*** Block opens ***
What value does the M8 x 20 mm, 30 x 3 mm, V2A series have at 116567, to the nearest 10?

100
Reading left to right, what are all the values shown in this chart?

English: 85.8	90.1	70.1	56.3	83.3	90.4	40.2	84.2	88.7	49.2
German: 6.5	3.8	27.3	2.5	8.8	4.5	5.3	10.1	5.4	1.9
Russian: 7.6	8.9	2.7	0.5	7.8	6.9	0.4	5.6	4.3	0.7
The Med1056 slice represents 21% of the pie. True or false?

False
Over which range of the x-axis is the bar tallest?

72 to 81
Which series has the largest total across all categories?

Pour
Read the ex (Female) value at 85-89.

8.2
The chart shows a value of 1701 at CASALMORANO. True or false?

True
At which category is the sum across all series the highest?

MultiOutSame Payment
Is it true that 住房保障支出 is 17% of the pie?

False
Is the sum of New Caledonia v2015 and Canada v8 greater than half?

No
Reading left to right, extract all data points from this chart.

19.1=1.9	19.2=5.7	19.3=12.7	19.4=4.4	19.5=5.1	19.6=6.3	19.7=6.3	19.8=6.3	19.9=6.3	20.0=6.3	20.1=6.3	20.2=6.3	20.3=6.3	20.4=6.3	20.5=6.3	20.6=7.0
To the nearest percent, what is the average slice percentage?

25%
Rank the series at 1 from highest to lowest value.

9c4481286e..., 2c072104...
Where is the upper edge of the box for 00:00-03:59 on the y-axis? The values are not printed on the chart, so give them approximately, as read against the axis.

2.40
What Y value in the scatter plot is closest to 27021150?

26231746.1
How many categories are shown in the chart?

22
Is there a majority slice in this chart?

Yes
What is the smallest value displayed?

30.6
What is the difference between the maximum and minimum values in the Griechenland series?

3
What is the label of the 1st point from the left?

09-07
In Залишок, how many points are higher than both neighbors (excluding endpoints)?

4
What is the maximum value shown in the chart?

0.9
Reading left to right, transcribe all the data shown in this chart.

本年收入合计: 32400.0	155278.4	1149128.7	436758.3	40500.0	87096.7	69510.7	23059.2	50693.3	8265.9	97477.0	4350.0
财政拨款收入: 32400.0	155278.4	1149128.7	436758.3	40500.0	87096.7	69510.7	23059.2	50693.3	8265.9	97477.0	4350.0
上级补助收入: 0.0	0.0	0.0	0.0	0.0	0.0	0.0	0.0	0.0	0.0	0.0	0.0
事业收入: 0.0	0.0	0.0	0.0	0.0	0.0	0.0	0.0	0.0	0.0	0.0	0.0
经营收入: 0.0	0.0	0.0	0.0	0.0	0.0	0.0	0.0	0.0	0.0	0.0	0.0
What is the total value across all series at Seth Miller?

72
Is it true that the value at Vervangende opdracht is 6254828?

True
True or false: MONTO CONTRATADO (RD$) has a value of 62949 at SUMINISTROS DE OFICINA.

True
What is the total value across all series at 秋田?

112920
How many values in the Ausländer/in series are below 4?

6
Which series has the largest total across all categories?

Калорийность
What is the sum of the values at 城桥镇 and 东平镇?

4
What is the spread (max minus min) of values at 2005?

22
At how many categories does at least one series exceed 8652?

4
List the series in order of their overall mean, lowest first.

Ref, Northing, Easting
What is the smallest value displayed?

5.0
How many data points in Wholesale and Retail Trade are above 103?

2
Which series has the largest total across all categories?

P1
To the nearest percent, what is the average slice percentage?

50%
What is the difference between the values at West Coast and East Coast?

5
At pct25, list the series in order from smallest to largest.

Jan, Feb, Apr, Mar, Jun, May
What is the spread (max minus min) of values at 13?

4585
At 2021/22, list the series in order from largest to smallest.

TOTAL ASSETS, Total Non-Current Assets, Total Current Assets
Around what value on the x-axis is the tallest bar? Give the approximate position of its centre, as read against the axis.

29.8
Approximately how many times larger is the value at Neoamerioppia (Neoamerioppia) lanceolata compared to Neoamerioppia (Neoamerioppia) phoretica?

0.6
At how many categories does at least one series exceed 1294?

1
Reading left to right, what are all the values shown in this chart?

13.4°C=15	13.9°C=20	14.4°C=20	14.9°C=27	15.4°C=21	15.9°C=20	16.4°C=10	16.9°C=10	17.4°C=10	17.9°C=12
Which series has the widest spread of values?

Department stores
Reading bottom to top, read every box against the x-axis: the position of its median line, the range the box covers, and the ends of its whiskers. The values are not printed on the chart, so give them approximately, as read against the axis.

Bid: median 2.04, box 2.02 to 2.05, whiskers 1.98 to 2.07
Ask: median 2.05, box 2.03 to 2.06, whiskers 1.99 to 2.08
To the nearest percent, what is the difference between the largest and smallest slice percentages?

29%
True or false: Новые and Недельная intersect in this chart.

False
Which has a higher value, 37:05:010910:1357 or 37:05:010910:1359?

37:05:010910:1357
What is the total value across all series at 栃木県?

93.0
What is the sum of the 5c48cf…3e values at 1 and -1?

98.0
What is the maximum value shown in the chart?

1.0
*** Block closes ***
→ **JOB ITEM**: Determine how many lines in the records above contain the string "does", with case significant. Reply with the number alone.

→ **FINAL ANSWER**: 3